Using NetworkConnection:TransportSend(int channelId, byte[] bytes, out byte error) is also no good, I can't specify the length without copying my packet into another array of the exact size.

I also tried to pack my data into a byte[] array formatted correctly for TransportSend and this requires more allocations:

byte[] PackMessage(ushort msgType, byte[] content) requires me to pass in a byte array of precisely the right size (one allocation+copy) and then it internally allocates a NetworkWriter containing a BinaryWriter around a MemoryStream!

would you be interested in a PR which added the following:

`NetworkClient:Send(short msgType, ArraySegment<byte> data)` & `NetworkConnection:Send(int channelId, ArraySegment<byte> data, out byte error)`

This will insert the protocol bytes into the segment if there is space available. May involve a copy to shift the offset a sufficient amount, or an allocation if there is insufficient space.

`NetworkConnection:TransportSend(int channelId, ArraySegment<byte> data, out byte error)`

This will call the new ServerSend or ClientSend with these arguments. Exactly the same logic as the current TransportSend, just with new types.

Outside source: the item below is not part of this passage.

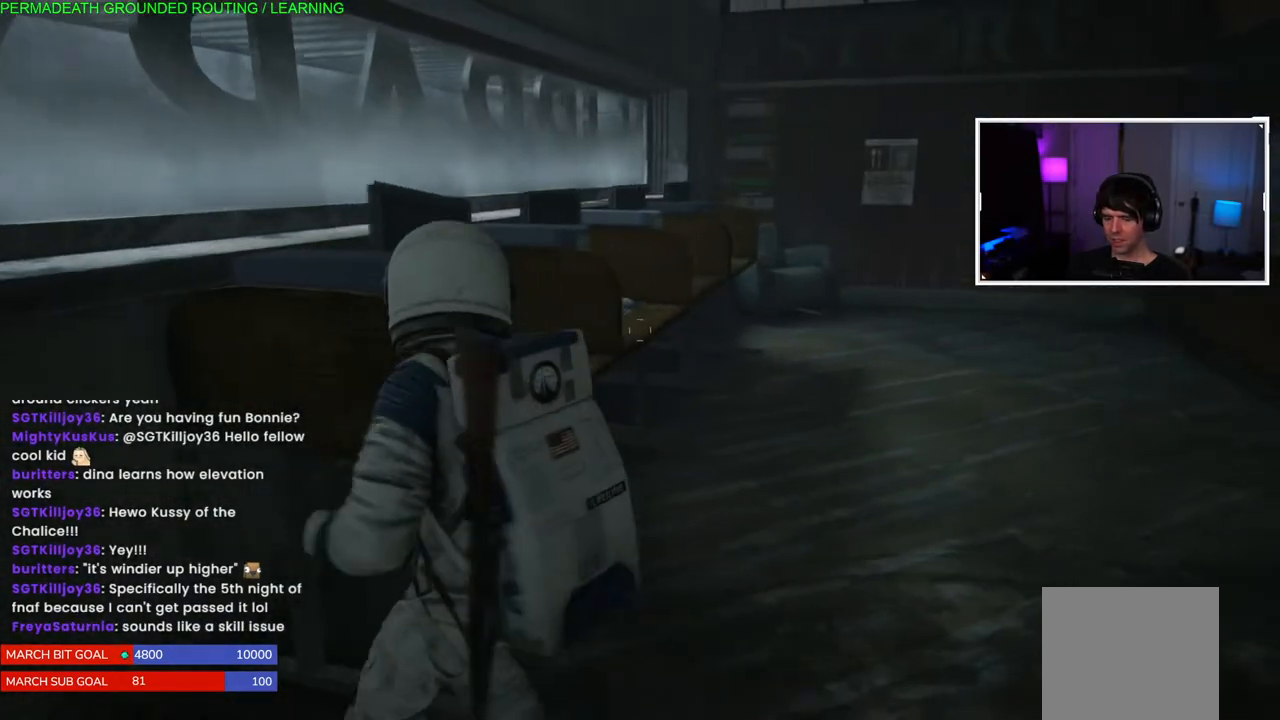
{"buttons": ["L1"], "left_stick": "up", "right_stick": "left", "events": [[33, "left_stick", "up"]]}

`Transport:ServerSend(int connectionId, int channelId, ArraySegment<byte>)` & `Transport:ClientSend(int connectionId, int channelId, ArraySegment<byte>)`

These would be implemented as virtual methods which call the normal ServerSend/ClientSend, this involves a single allocation and a copy. Implementing them as virtual ensures this does not break everything which extends Transport. Network transports can override these new send methods to do the sending with zero copies if they support it - I've already submitted a PR to ignorance which shows what this would look like: https://github.com/SoftwareGuy/Ignorance/pull/16/files

miwarnec commented 5 years ago

are you running into serious bottlenecks because of those allocations?

original UNET tried very hard to be allocation free, which was one of their internal requirements when writing code. original UNET was able to handle around 20-50 CCU on a good day.

with Mirror we focused on simple code (we have half the LOC than UNET had), and high level / big O optimizations instead. Mirror isn't allocation free. Mirror can handle 500+ CCU.

martindevans commented 5 years ago

I must admit haven't profiled it as causing problems - I'm writing this for release to all Dissonance customers, so I can't profile it on all possible devices and I'd like to make sure I don't cause any problems in the first place! The whole of Dissonance is written with zero allocations as a main design goal so it's just kind of my default way of doing things.

If you'd rather keep Mirror simple that's fair enough, that's why I asked ahead instead of submitting a PR out of the blue. If you don't want me to make the PR for these changes go ahead and close this issue :)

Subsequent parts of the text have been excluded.